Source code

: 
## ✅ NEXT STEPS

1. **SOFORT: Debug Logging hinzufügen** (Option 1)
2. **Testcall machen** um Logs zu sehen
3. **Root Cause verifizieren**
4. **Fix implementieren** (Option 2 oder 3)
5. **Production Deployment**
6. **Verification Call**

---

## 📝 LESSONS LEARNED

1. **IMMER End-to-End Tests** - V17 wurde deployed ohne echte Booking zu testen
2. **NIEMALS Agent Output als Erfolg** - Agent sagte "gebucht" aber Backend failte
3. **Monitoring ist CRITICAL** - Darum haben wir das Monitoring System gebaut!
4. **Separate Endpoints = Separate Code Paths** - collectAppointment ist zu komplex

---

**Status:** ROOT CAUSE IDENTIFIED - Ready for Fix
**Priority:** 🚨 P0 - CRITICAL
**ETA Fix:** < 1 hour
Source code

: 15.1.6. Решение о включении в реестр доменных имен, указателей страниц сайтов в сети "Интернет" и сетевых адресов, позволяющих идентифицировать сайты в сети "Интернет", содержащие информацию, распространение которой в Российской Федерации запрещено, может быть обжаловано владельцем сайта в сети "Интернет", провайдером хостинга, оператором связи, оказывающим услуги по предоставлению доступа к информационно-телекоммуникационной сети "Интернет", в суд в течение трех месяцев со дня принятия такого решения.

· · · · ·

TASK DETAILS: Please repeat the data in full so that nothing differs from the original.

TASK ANSWER:
Source code

: 
## ✅ NEXT STEPS

1. **SOFORT: Debug Logging hinzufügen** (Option 1)
2. **Testcall machen** um Logs zu sehen
3. **Root Cause verifizieren**
4. **Fix implementieren** (Option 2 oder 3)
5. **Production Deployment**
6. **Verification Call**

---

## 📝 LESSONS LEARNED

1. **IMMER End-to-End Tests** - V17 wurde deployed ohne echte Booking zu testen
2. **NIEMALS Agent Output als Erfolg** - Agent sagte "gebucht" aber Backend failte
3. **Monitoring ist CRITICAL** - Darum haben wir das Monitoring System gebaut!
4. **Separate Endpoints = Separate Code Paths** - collectAppointment ist zu komplex

---

**Status:** ROOT CAUSE IDENTIFIED - Ready for Fix
**Priority:** 🚨 P0 - CRITICAL
**ETA Fix:** < 1 hour
Source code

: 15.1.6. Решение о включении в реестр доменных имен, указателей страниц сайтов в сети "Интернет" и сетевых адресов, позволяющих идентифицировать сайты в сети "Интернет", содержащие информацию, распространение которой в Российской Федерации запрещено, может быть обжаловано владельцем сайта в сети "Интернет", провайдером хостинга, оператором связи, оказывающим услуги по предоставлению доступа к информационно-телекоммуникационной сети "Интернет", в суд в течение трех месяцев со дня принятия такого решения.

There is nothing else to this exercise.